La classe de Lucho, la provoc’ de Tevez

Ce 17 Juin 2004, tout était (encore) réunis pour nous offrir un match de rêve : un enjeu de premier ordre (une finale de Libertadores), des joueurs de talents des deux cotés et une ambiance de déglinguo. Demi-finale retour de Libertadores, Boca l’a emporté à l’aller et River se doit de l’emporter pour rêver au sacre final. Lucho est dans un grand soir et provoque l’expulsion de Vargas en tout début de match. Il se charge ensuite d’ouvrir le score d’une frappe splendide aux 20 mètres qui finit poteau rentrant. L’atmosphère est étouffante et la hincha de River s’époumone comme jamais. Un carton rouge plus tard qui remet les équipes à égalité numérique et Tévez égalise. Il va alors rentrer dans la légende des Superclásicos en célébrant son but à la manière d’une poule. Une belle manière de chambrer les locaux communément traités de gallinas (poule mouillée). Cette petite provoc’ lui vaudra d’ailleurs le retour aux vestiaires direct.

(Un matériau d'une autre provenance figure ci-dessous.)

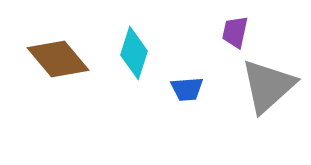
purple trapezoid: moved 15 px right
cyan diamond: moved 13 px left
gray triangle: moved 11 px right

Le match ne se termine paslà, le débutant Cristian Nasuti offrant la séance de tirs aux buts aux millionarios. Finalement, les boquenses s’imposeront lors de celle-ci. Mais, pfiou ! Quel match !

Ainsi va la grande histoire du match le plus attendu d’Argentine. Tension, grands joueurs, rivalité, enjeux et ambiance de feu : le cocktail est connu. Ce soir, un nouveau chapitre s’ouvre, APP y sera et vous racontera tout dans les moindres détails très bientôt.